Pat Talamantes, McClatchy’s chief financial officer, said, “Debt at the end of the quarter was even with the second quarter at $1.8 billion, $113.4 million below year-end 2009, despite having to make the initial interest payment on our new 2017 bonds in the third quarter. Our leverage ratio at the end of the third quarter was 4.52 times trailing-12-month cash flow, down from 5.26 times at the end of 2009. Our interest coverage ratio was 2.69 times at the end of the 2010 third quarter. Both of these measurements are well within our bank covenants which require a leverage ratio of no greater than 6.75 times and interest coverage ratio of at least 1.50 times.”
(1)Adjusted Earnings From Continuing Operations and EPS:
The company entered into several transactions and reported several unusual events in the third quarters and first nine months of fiscal 2010 and 2009 that affected results:
— The company incurred a loss related to its debt refinancing and debt
repayments in the first quarter of 2010.
— Compensation in 2010 and 2009 included pre-tax severance charges
incurred in connection with the restructuring plans.

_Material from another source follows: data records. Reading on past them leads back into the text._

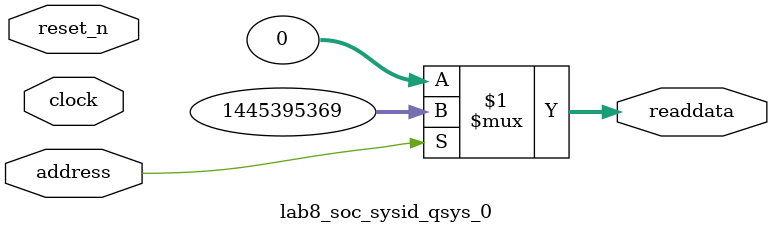
<source format=v>

`timescale 1ns / 1ps
// synthesis translate_on

// turn off superfluous verilog processor warnings 
// altera message_level Level1 
// altera message_off 10034 10035 10036 10037 10230 10240 10030 

module lab8_soc_sysid_qsys_0 (
               // inputs:
                address,
                clock,
                reset_n,

               // outputs:
                readdata
             )
;

  output  [ 31: 0] readdata;
  input            address;
  input            clock;
  input            reset_n;

  wire    [ 31: 0] readdata;
  //control_slave, which is an e_avalon_slave
  assign readdata = address ? 1445395369 : 0;

endmodule




</source>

— On May 21, 2009, the company launched a private debt exchange offer for
all of its outstanding debt securities for a combination of cash and new
debt securities. The offer closed on June 25, 2009, and the company
exchanged $3.4 million in cash and $24.2 million of newly issued senior
notes for $102.8 million of debt securities. All but $375,000 of those
senior notes were retired in the company’s February 2010 debt
refinancing.
— During the second quarters of 2010 and 2009, the company recorded
accelerated depreciation on production equipment associated with the
outsourcing of printing at various newspapers.
— In 2009 the company refined its estimate of its projected effective
annual tax rate and applied the revised rate to the unusual items
resulting in a significant adjustment in the third quarter of 2009.
— Both the 2010 and 2009 third quarters included charges for certain
discrete tax items, and, in 2010, included the reversal of interest on
income taxes related to certain of those discrete tax items.